The blizzard of Trump lies, hypocrisies and swindles have pretty
much obscured the nation’s ability to navigate through them or
even recognize any given one of them for what they are as as they occur.
The Trump visits to Trump properties are a case in point. The initial
and continuing narrative about these visits focused almost exclusively
on the hypocrisy of the trips, namely that Trump’s pre-election
criticism of Obama’s vacation days has been belied by the number Trump
has himself taken since his inauguration.
Trump seems to prefer this narrative to the underlying swindle that
is the true scandal. On any given weekend and on any given
holiday, Trump can order the government to book one of his resort
properties for costs averaging about $100,000 a day.
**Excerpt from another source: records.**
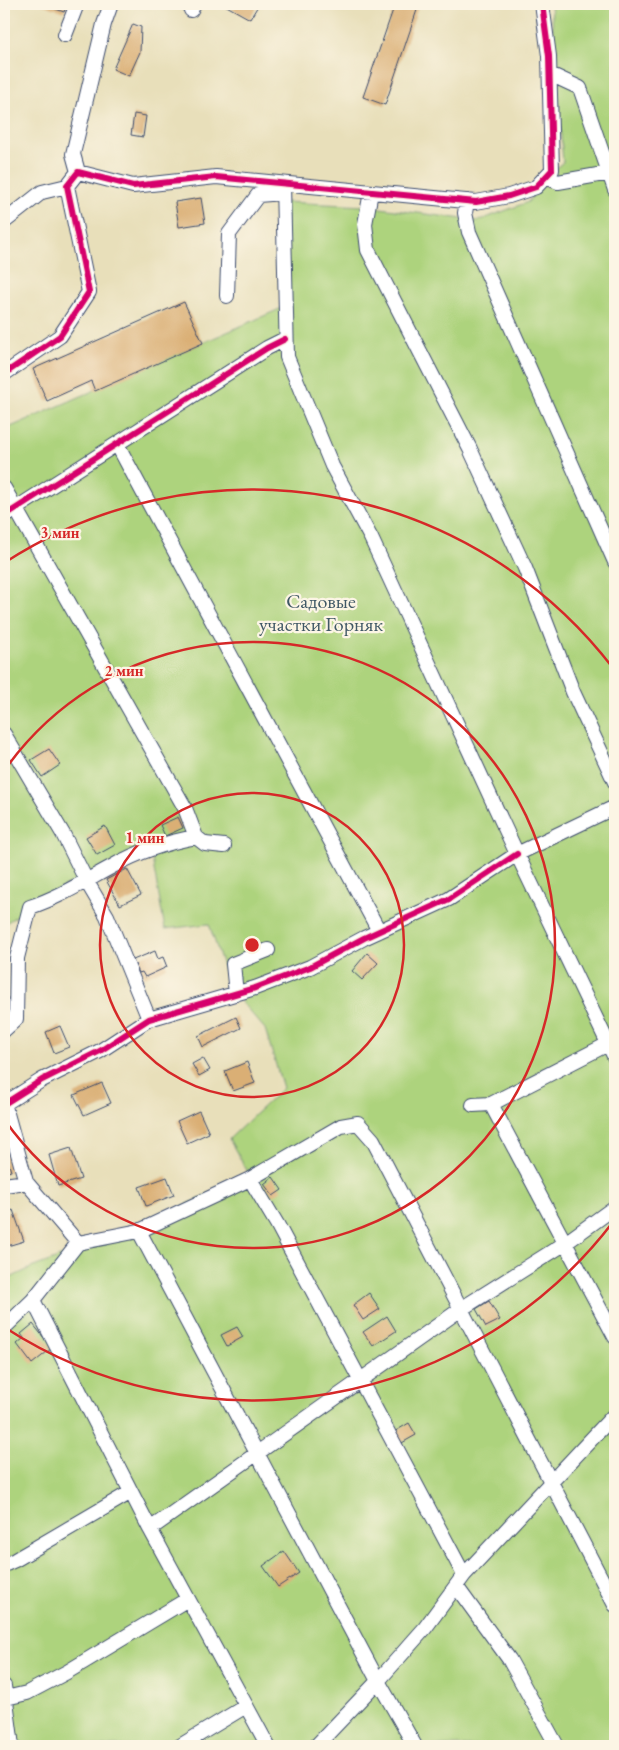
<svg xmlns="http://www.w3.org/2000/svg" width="619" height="1750" font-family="'EB Garamond',serif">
<rect width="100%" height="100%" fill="#fcf5e5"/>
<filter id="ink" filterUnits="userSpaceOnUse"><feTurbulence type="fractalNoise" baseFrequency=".02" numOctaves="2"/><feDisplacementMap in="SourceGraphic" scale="10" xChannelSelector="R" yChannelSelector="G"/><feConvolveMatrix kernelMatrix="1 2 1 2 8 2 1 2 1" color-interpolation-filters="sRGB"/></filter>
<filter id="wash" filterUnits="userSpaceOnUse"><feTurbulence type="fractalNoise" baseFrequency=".0096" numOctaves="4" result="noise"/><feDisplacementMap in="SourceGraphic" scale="20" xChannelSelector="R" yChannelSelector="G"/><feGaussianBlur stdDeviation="1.12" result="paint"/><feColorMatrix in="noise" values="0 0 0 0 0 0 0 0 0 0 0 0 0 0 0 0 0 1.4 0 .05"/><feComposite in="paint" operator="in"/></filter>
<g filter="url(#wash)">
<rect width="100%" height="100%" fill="#e8dfba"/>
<path fill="#add37d" stroke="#64816e" d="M551,4H615V1746H18L4,1640V1281L31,1268L138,1228L249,1174L229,1139L283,1088L265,1029L231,990L209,924L165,929L151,853L65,886L4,924V430L282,308L284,202L365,206L478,221L528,202L546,177L563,162Z"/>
<g id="blocks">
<path fill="#daaf75" d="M42,4H67L64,12Z
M223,4H259L250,19Z
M395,4H419L385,105L363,97Z
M133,24L141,27L140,52L129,76L113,69Z
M134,114L146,116L143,137L131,135Z
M201,198L205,223L179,227L175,202Z
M184,302L203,343L95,391L91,381L47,401L33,369Z
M49,749L60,765L42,777L31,760Z
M178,817L183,828L165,836L160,825Z
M105,826L115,845L97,855L86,837Z
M127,869L141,895L120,905L106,880Z
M155,951L158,959L163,957L167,967L145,977L142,972L139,973L133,960Z
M367,953L378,963L362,980L352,971Z
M4,995L7,1010H4Z
M236,1017L241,1028L203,1047L198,1036Z
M60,1026L69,1047L54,1053L46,1032Z
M203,1058L210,1070L199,1076L192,1064Z
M247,1062L255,1083L233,1091L225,1071Z
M102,1083L111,1103L84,1115L74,1095Z
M199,1111L209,1133L187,1143L177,1121Z
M71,1148L81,1179L58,1186L49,1155Z
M4,1149L11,1171L4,1173Z
M167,1177L174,1195L146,1206L139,1187Z
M273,1177L282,1190L273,1196L264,1184Z
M13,1210L24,1241L4,1247V1214Z
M369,1293L380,1309L363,1320L353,1305Z
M489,1301L500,1320L486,1327L476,1309Z
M387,1316L396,1331L373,1346L363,1332Z
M33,1324L52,1348L32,1364L17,1344L24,1338L21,1334Z
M237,1327L243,1337L227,1346L221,1335Z
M409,1423L416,1435L400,1444L394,1432Z
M284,1551L299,1573L278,1587L263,1566Z"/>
</g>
</g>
<g filter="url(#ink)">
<use href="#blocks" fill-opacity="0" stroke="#3a496c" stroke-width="1"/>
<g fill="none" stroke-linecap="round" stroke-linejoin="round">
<defs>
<path id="minor" d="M191,10L194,4
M65,35L77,4
M550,74L580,88L615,190
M78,172L73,154L104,24L111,4
M546,177L558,182L615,172
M283,184L287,357L332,466L371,538L517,854L615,1058
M371,192L365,224L368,250L470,449L525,568L573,692L615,782
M467,201L465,213L469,232L615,562
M4,222L42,192L67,186
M227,296L229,234L258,195L283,193
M4,374L60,336L89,292L67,186L78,172L133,186L216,177L476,202L509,196L536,187L552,170L549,56L542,4
M117,444L379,931
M4,488L185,808L196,837C168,842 138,852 113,866C85,881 60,897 30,907L17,958L16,1019L4,1030
M4,516L267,348L285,339
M4,734L63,834L87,882L107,916L149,1019
M196,837L205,844L224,846
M236,994L233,964L268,950
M4,1103L26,1182L78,1243L33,1300L4,1328
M4,1104L42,1080L100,1051L149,1019L255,988L310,967L364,938L449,899L517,854L615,807
M491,1104L615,1337
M473,1105L491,1104L608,1044
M250,1179L277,1224L464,1575
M4,1185L26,1182
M139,1231L378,1681L415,1746
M78,1243L139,1231L250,1179L341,1126L358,1123L373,1140L615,1605
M33,1300L150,1529L268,1746
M150,1529L461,1309L564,1244L615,1207
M4,1565L15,1560L131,1492
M456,1586L509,1659L557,1746
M4,1686L12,1746
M6,1698L27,1693L67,1672L188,1599
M180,1746L246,1706
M316,1746L378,1681L425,1628L464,1575L615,1414"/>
</defs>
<use href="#minor" stroke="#3a496c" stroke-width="16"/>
<use href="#minor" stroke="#fff" stroke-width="14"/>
<defs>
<path id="cycleway" d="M4,374L60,336L89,292L67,186L78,172L133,186L216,177L476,202L509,196L536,187L552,170L549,56L542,4
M4,516L267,348L285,339
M4,1104L42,1080L100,1051L149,1019L255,988L310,967L364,938L449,899L517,854"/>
</defs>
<use href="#cycleway" stroke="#fcf5e5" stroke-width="9"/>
<use href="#cycleway" stroke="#d6006c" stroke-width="6"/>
</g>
</g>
<g fill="none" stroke="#d62828" stroke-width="2.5">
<circle cx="252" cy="945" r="152"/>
<path d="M4 771A303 303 0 1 1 4 1119"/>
<path d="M613 1222A455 455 0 0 1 4 1327M4 563A455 455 0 0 1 613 668"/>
</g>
<g text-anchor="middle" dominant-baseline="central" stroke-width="4.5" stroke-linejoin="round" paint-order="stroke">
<g font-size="20" fill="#405866" stroke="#fcf5e5">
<text x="321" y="601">Садовые<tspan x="321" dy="23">участки Горняк</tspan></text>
</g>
</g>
<circle cx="252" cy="945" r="8" fill="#d62828" stroke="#fcf5e5" stroke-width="2.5"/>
<g font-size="15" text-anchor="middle" font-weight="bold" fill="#d62828" stroke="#fcf5e5" stroke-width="4.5" stroke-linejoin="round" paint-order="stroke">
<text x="60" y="538">3 мин</text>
<text x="124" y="676">2 мин</text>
<text x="145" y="843">1 мин</text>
</g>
<rect width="619" height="1750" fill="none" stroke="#fcf5e5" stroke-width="20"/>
</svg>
This amount does
not include the collateral bookings generated by a presidential visit
for members of the media or political operatives, or from Trump’s VIP
donors.
And this amount does not include the costs to the government for guest
services provided to the secret service detail that accompany
Trump family members to Trump properties on their vacations or
for their business promotions.
Nor does this amount include the government’s payments to Trump
Tower in New York when Melania and Barron stayed there until June of this year.
The Trump faithful are particularly taken in by the widely
publicized donation of his salary to various charitable causes.
The media has been diligent in reporting the costs of
Trump’s holiday trips but only reports the overall cost of the trips and
does not break out the specific amount paid to Trump properties, which
of course obscures the conflict of interest at the heart of this
particular scandal qua swindle.
To be fair, the specific amount paid to Trump properties has not
been reported because the administration refuses to disclose
it, despite the efforts of Elijah Cummings at the House Oversight
Committee, who has specifically requested the amount.
For this reason, the amount specified in the title to this diary is an
estimate, and that in any event does not represent the actual net amount
that goes into Trump’s personal pocket, which is further complicated
by Trump’s refusal to disclose his income tax returns, which would make
the calculation of the exact amount of Trump’s profiteering from
Government largesse much easier.
Fact-free opinions are the coin of the realm in Trump World, a tactic I
find particularly loathsome and I am therefore loathe to allow myself
the same tactic, so I now offer the facts on which I base the
statement in the title.
First I looked at the break down of costs the federal government
incurred for a four-day, February 2013 trip by Barak Obama to Chicago
and Palm beach, calculated by the GAO, which listed the cost of food
and lodging for the presidential party at $400,00 or about $100,000 a day, exclusive of costs classified for security reasons. https://www.gao.gov/assets/690/680399.pdf.
Assuming Trump properties charged the federal government a similar per diem amount for a Trump presidential party visit, we can multiply the number of days the president has spent at his resorts in 2017 (110 and counting) by the per diem spent by Obama in 2013, and we reach the $10 million dollar enrichment to Trump properties simply because Trump is president. www.cnn.com/...
The exact net amount by which the president personally profits from
these trips is impossible to know because the president conceals these figures
from us (another minor dimension of this scandal, but oh well), but
an understanding of the resort property business can be a guide.
Net profit on the sale of a single round of golf (or the rental of a room)
does not emerge in the resort business until the resort’s overhead is
covered, but the net profit after that point can reach 75% of the fees
charged (for food and liquor, it may be about 40%).
Because the Trump resorts would not ordinarily book a
presidential visit, all the money paid by the government to those
properties during a Trump visit must be considered profit at
the rates listed above (assuming of course that the trump properties
are profitable without the presidential visits).
So the president has personally profited, in this year alone, to the
tune of about $7 million. Not bad as swindles go: I give you
$400,000 and take back $7 million. About the same deal he gave 99% of
the American taxpayers under his new tax bill.
For those who wish to quarrel with my factual analyses, I refer them to
a principle known in the law as res ipsa loquitur, (“the thing speaks
for itself”) which is invoked to shift the burden of proof from the
accuser to the accused when the facts about the wrongdoing are known
only to the accused and when the accused has a duty to disclose the
facts to the accuser.
J’accuse, Mr. Trump. Prove me wrong.